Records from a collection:
# # # # # # #
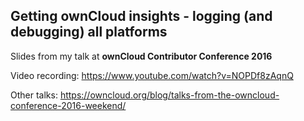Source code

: ## Getting ownCloud insights - logging (and debugging) all platforms

Slides from my talk at **ownCloud Contributor Conference 2016**

Video recording:
https://www.youtube.com/watch?v=NOPDf8zAqnQ

Other talks:
https://owncloud.org/blog/talks-from-the-owncloud-conference-2016-weekend/
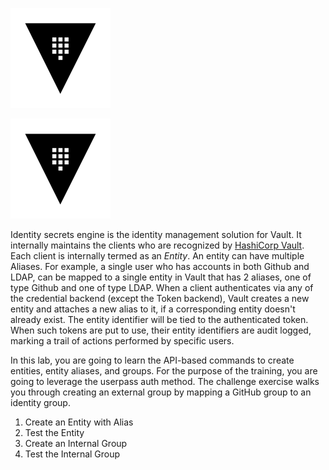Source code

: ![Vault](images/Vault_Icon_FullColor.png)

<img src="https://github.com/yhyakuna/katacoda-scenarios/blob/master/vault-identity/images/Vault_Icon_FullColor.png" alt="Logo"/>

 Identity secrets engine is the identity management solution for Vault. It internally maintains the clients who are recognized by [HashiCorp Vault](https://www.vaultproject.io). Each client is internally termed as an _Entity_. An entity can have multiple Aliases. For example, a single user who has accounts in both Github and LDAP, can be mapped to a single entity in Vault that has 2 aliases, one of type Github and one of type LDAP. When a client authenticates via any of the credential backend (except the Token backend), Vault creates a new entity and attaches a new alias to it, if a corresponding entity doesn't already exist. The entity identifier will be tied to the authenticated token. When such tokens are put to use, their entity identifiers are audit logged, marking a trail of actions performed by specific users.


 In this lab, you are going to learn the API-based commands to create entities, entity aliases, and groups.  For the purpose of the training, you are going to leverage the userpass auth method.  The challenge exercise walks you through creating an external group by mapping a GitHub group to an identity group.

1. Create an Entity with Alias
2. Test the Entity
3. Create an Internal Group
4. Test the Internal Group
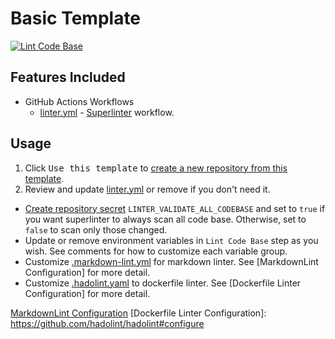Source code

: # Basic Template

[![Lint Code Base](https://github.com/pacroy/template-basic/actions/workflows/linter.yml/badge.svg)](https://github.com/pacroy/template-basic/actions/workflows/linter.yml)

## Features Included

- GitHub Actions Workflows
  - [linter.yml] - [Superlinter] workflow.

## Usage

1. Click <kbd>Use this template</kbd> to [create a new repository from this template].
2. Review and update [linter.yml] or remove if you don't need it.

- [Create repository secret] `LINTER_VALIDATE_ALL_CODEBASE` and set to `true` if you want superlinter to always scan all code base. Otherwise, set to `false` to scan only those changed.
- Update or remove environment variables in `Lint Code Base` step as you wish. See comments for how to customize each variable group.
- Customize [.markdown-lint.yml] for markdown linter. See [MarkdownLint Configuration] for more detail.
- Customize [.hadolint.yaml] to dockerfile linter. See [Dockerfile Linter Configuration] for more detail.

[Superlinter]: <https://github.com/github/super-linter>
[linter.yml]: <.github/workflows/linter.yml>
[create a new repository from this template]: <https://docs.github.com/en/github/creating-cloning-and-archiving-repositories/creating-a-repository-on-github/creating-a-repository-from-a-template>
[Create repository secret]: <https://docs.github.com/en/actions/reference/encrypted-secrets#creating-encrypted-secrets-for-a-repository>
[.markdown-lint.yml]: <.github/linters/.markdown-lint.yml>
[.hadolint.yaml]: <.github/linters/.hadolint.yaml>
[MarkdownLint Configuration](https://github.com/igorshubovych/markdownlint-cli#configuration)
[Dockerfile Linter Configuration]: <https://github.com/hadolint/hadolint#configure>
# # # # # # #
◆ Exercise aim
Retype the data above exactly. Leave the pictures out.

◆ Answer box
Source code

: ## Getting ownCloud insights - logging (and debugging) all platforms

Slides from my talk at **ownCloud Contributor Conference 2016**

Video recording:
https://www.youtube.com/watch?v=NOPDf8zAqnQ

Other talks:
https://owncloud.org/blog/talks-from-the-owncloud-conference-2016-weekend/
Source code

: ![Vault](images/Vault_Icon_FullColor.png)

<img src="https://github.com/yhyakuna/katacoda-scenarios/blob/master/vault-identity/images/Vault_Icon_FullColor.png" alt="Logo"/>

 Identity secrets engine is the identity management solution for Vault. It internally maintains the clients who are recognized by [HashiCorp Vault](https://www.vaultproject.io). Each client is internally termed as an _Entity_. An entity can have multiple Aliases. For example, a single user who has accounts in both Github and LDAP, can be mapped to a single entity in Vault that has 2 aliases, one of type Github and one of type LDAP. When a client authenticates via any of the credential backend (except the Token backend), Vault creates a new entity and attaches a new alias to it, if a corresponding entity doesn't already exist. The entity identifier will be tied to the authenticated token. When such tokens are put to use, their entity identifiers are audit logged, marking a trail of actions performed by specific users.


 In this lab, you are going to learn the API-based commands to create entities, entity aliases, and groups.  For the purpose of the training, you are going to leverage the userpass auth method.  The challenge exercise walks you through creating an external group by mapping a GitHub group to an identity group.

1. Create an Entity with Alias
2. Test the Entity
3. Create an Internal Group
4. Test the Internal Group
Source code

: # Basic Template

[![Lint Code Base](https://github.com/pacroy/template-basic/actions/workflows/linter.yml/badge.svg)](https://github.com/pacroy/template-basic/actions/workflows/linter.yml)

## Features Included

- GitHub Actions Workflows
  - [linter.yml] - [Superlinter] workflow.

## Usage

1. Click <kbd>Use this template</kbd> to [create a new repository from this template].
2. Review and update [linter.yml] or remove if you don't need it.

- [Create repository secret] `LINTER_VALIDATE_ALL_CODEBASE` and set to `true` if you want superlinter to always scan all code base. Otherwise, set to `false` to scan only those changed.
- Update or remove environment variables in `Lint Code Base` step as you wish. See comments for how to customize each variable group.
- Customize [.markdown-lint.yml] for markdown linter. See [MarkdownLint Configuration] for more detail.
- Customize [.hadolint.yaml] to dockerfile linter. See [Dockerfile Linter Configuration] for more detail.

[Superlinter]: <https://github.com/github/super-linter>
[linter.yml]: <.github/workflows/linter.yml>
[create a new repository from this template]: <https://docs.github.com/en/github/creating-cloning-and-archiving-repositories/creating-a-repository-on-github/creating-a-repository-from-a-template>
[Create repository secret]: <https://docs.github.com/en/actions/reference/encrypted-secrets#creating-encrypted-secrets-for-a-repository>
[.markdown-lint.yml]: <.github/linters/.markdown-lint.yml>
[.hadolint.yaml]: <.github/linters/.hadolint.yaml>
[MarkdownLint Configuration](https://github.com/igorshubovych/markdownlint-cli#configuration)
[Dockerfile Linter Configuration]: <https://github.com/hadolint/hadolint#configure>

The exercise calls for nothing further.